One-shot chat vs. agentic loop¶

	One-shot chat	Agent
Turns	1 prompt → 1 response	Many model calls, interleaved with tool use
State	None between turns	Accumulates in context window or external memory
Side effects	None	Files written, APIs called, forms submitted
Failure modes	Hallucination, refusal	All of the above, plus runaway actions, stuck loops
When to use	Q&A, summarization, drafting	Multi-step workflows with external data or actions

Minimal mental model¶

while not done:
    thought = model(context)
    if thought.calls_tool:
        result = run_tool(thought.tool, thought.args)
        context.append(result)
    else:
        return thought.final_answer

The model never "runs" on its own — your code (or the platform's runtime) drives the loop. The model only decides: which tool to call next, with what arguments, and whether it is finished. Everything else is infrastructure.

Tool-calling terminology across vendors¶

The underlying mechanism is the same everywhere, but vendors use different names:

Vendor	Term in docs
OpenAI	Function calling / tool use
Anthropic	Tool use
Google	Function calling / tool use
MCP spec	Tool (a named callable with a JSON schema)

"Function calling" and "tool use" mean the same thing at the protocol level. The model emits a structured call; the host executes it; the result goes back into context.

What counts as a tool?¶

Anything you can describe with a name, a parameter schema, and a return type. Common examples:

Read or write a file
Run a shell command
Query a database or REST API
Search the web
Click a button in a browser (Anthropic computer use, OpenAI computer use)
Call another model or sub-agent

Note

A tool is not magic. It is a function your code defines and exposes. The model cannot access tools you have not explicitly registered.

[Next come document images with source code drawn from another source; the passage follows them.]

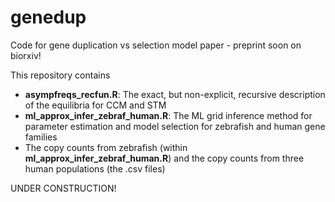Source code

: # genedup
Code for gene duplication vs selection model paper - preprint soon on biorxiv!

This repository contains 

 * **asympfreqs_recfun.R**: The exact, but non-explicit, recursive description of the equilibria for CCM and STM
 * **ml_approx_infer_zebraf_human.R**: The ML grid inference method for parameter estimation and model selection for zebrafish and human gene families
 * The copy counts from zebrafish (within **ml_approx_infer_zebraf_human.R**) and the copy counts from three human populations (the .csv files)  

UNDER CONSTRUCTION!
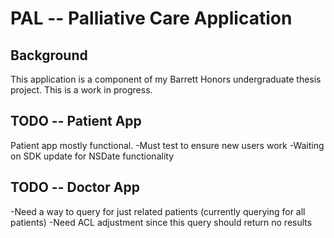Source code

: PAL -- Palliative Care Application
==================================

Background
----------
This application is a component of my Barrett Honors undergraduate thesis project. This is a work in progress.

TODO -- Patient App
-------------------
Patient app mostly functional.
-Must test to ensure new users work
-Waiting on SDK update for NSDate functionality

TODO -- Doctor App
------------------
-Need a way to query for just related patients (currently querying for all patients)
-Need ACL adjustment since this query should return no results
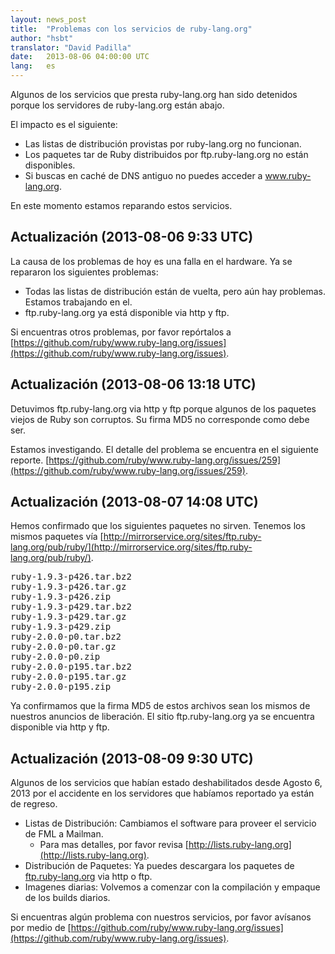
 ```yaml
---
layout: news_post
title:  "Problemas con los servicios de ruby-lang.org"
author: "hsbt"
translator: "David Padilla"
date:   2013-08-06 04:00:00 UTC
lang:   es
---
```


Algunos de los servicios que presta ruby-lang.org han sido detenidos porque
los servidores de ruby-lang.org están abajo.

El impacto es el siguiente:

 * Las listas de distribución provistas por ruby-lang.org no funcionan.
 * Los paquetes tar de Ruby distribuidos por ftp.ruby-lang.org no están disponibles.
 * Si buscas en caché de DNS antiguo no puedes acceder a www.ruby-lang.org.

En este momento estamos reparando estos servicios.

## Actualización (2013-08-06 9:33 UTC)

La causa de los problemas de hoy es una falla en el hardware.
Ya se repararon los siguientes problemas:

 * Todas las listas de distribución están de vuelta, pero aún hay problemas. Estamos trabajando en el.
 * ftp.ruby-lang.org ya está disponible via http y ftp.

Si encuentras otros problemas, por favor repórtalos a
[https://github.com/ruby/www.ruby-lang.org/issues](https://github.com/ruby/www.ruby-lang.org/issues).

## Actualización (2013-08-06 13:18 UTC)

Detuvimos ftp.ruby-lang.org via http y ftp porque algunos de los paquetes viejos
de Ruby son corruptos. Su firma MD5 no corresponde como debe ser.

Estamos investigando. El detalle del problema se encuentra en el siguiente reporte.
[https://github.com/ruby/www.ruby-lang.org/issues/259](https://github.com/ruby/www.ruby-lang.org/issues/259).

## Actualización (2013-08-07 14:08 UTC)

Hemos confirmado que los siguientes paquetes no sirven. Tenemos los mismos paquetes vía
[http://mirrorservice.org/sites/ftp.ruby-lang.org/pub/ruby/](http://mirrorservice.org/sites/ftp.ruby-lang.org/pub/ruby/).

<pre>
ruby-1.9.3-p426.tar.bz2
ruby-1.9.3-p426.tar.gz
ruby-1.9.3-p426.zip
ruby-1.9.3-p429.tar.bz2
ruby-1.9.3-p429.tar.gz
ruby-1.9.3-p429.zip
ruby-2.0.0-p0.tar.bz2
ruby-2.0.0-p0.tar.gz
ruby-2.0.0-p0.zip
ruby-2.0.0-p195.tar.bz2
ruby-2.0.0-p195.tar.gz
ruby-2.0.0-p195.zip
</pre>

Ya confirmamos que la firma MD5 de estos archivos sean los mismos de nuestros anuncios
de liberación. El sitio ftp.ruby-lang.org ya se encuentra disponible via http y ftp.

## Actualización (2013-08-09 9:30 UTC)

Algunos de los servicios que habían estado deshabilitados desde Agosto 6, 2013 por
el accidente en los servidores que habíamos reportado ya están de regreso.

  * Listas de Distribución: Cambiamos el software para proveer el servicio
    de FML a Mailman.
    * Para mas detalles, por favor revisa
      [http://lists.ruby-lang.org](http://lists.ruby-lang.org).
  * Distribución de Paquetes: Ya puedes descargara los paquetes de
    [ftp.ruby-lang.org](http://ftp.ruby-lang.org) via http o ftp.
  * Imagenes diarias: Volvemos a comenzar con la compilación y empaque de los
    builds diarios.

Si encuentras algún problema con nuestros servicios, por favor avísanos por
medio de
[https://github.com/ruby/www.ruby-lang.org/issues](https://github.com/ruby/www.ruby-lang.org/issues).
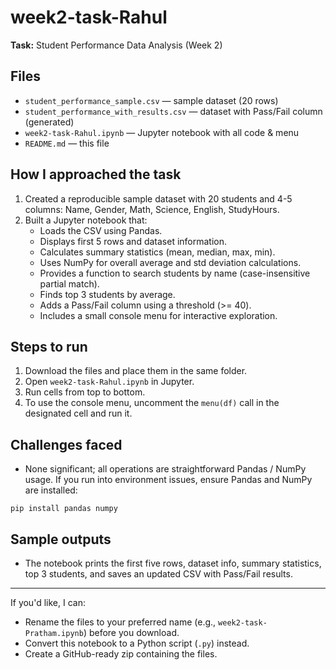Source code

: # week2-task-Rahul

**Task:** Student Performance Data Analysis (Week 2)

## Files
- `student_performance_sample.csv` — sample dataset (20 rows)
- `student_performance_with_results.csv` — dataset with Pass/Fail column (generated)
- `week2-task-Rahul.ipynb` — Jupyter notebook with all code & menu
- `README.md` — this file

## How I approached the task
1. Created a reproducible sample dataset with 20 students and 4-5 columns: Name, Gender, Math, Science, English, StudyHours.
2. Built a Jupyter notebook that:
   - Loads the CSV using Pandas.
   - Displays first 5 rows and dataset information.
   - Calculates summary statistics (mean, median, max, min).
   - Uses NumPy for overall average and std deviation calculations.
   - Provides a function to search students by name (case-insensitive partial match).
   - Finds top 3 students by average.
   - Adds a Pass/Fail column using a threshold (>= 40).
   - Includes a small console menu for interactive exploration.

## Steps to run
1. Download the files and place them in the same folder.
2. Open `week2-task-Rahul.ipynb` in Jupyter.
3. Run cells from top to bottom.
4. To use the console menu, uncomment the `menu(df)` call in the designated cell and run it.

## Challenges faced
- None significant; all operations are straightforward Pandas / NumPy usage. If you run into environment issues, ensure Pandas and NumPy are installed:
```
pip install pandas numpy
```

## Sample outputs
- The notebook prints the first five rows, dataset info, summary statistics, top 3 students, and saves an updated CSV with Pass/Fail results.

---

If you'd like, I can:
- Rename the files to your preferred name (e.g., `week2-task-Pratham.ipynb`) before you download.
- Convert this notebook to a Python script (`.py`) instead.
- Create a GitHub-ready zip containing the files.

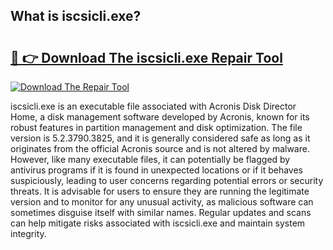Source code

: ## What is iscsicli.exe? 

# <h2><a href="https://exedetect.com/download.php?iscsicli.exe">🔗 👉 Download The iscsicli.exe Repair Tool</a></h2>

[![Download The Repair Tool](https://exedetect.com/download-button.jpg)](https://exedetect.com/download.php?iscsicli.exe)

iscsicli.exe is an executable file associated with Acronis Disk Director Home, a disk management software developed by Acronis, known for its robust features in partition management and disk optimization. The file version is 5.2.3790.3825, and it is generally considered safe as long as it originates from the official Acronis source and is not altered by malware. However, like many executable files, it can potentially be flagged by antivirus programs if it is found in unexpected locations or if it behaves suspiciously, leading to user concerns regarding potential errors or security threats. It is advisable for users to ensure they are running the legitimate version and to monitor for any unusual activity, as malicious software can sometimes disguise itself with similar names. Regular updates and scans can help mitigate risks associated with iscsicli.exe and maintain system integrity.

MCP: a standard tool protocol¶

The Model Context Protocol specification defines a vendor-neutral wire format for tools, resources, and prompts. An MCP server exposes tools; an MCP client (a model host) calls them. This lets you write a tool once and use it from Claude Desktop, Gemini CLI, or your own agent runtime.

The rest of this guide assumes you understand the four-part definition above. When a later section says "the agent called a tool," it means the model emitted a structured request, your runtime executed it, and the result was appended to context.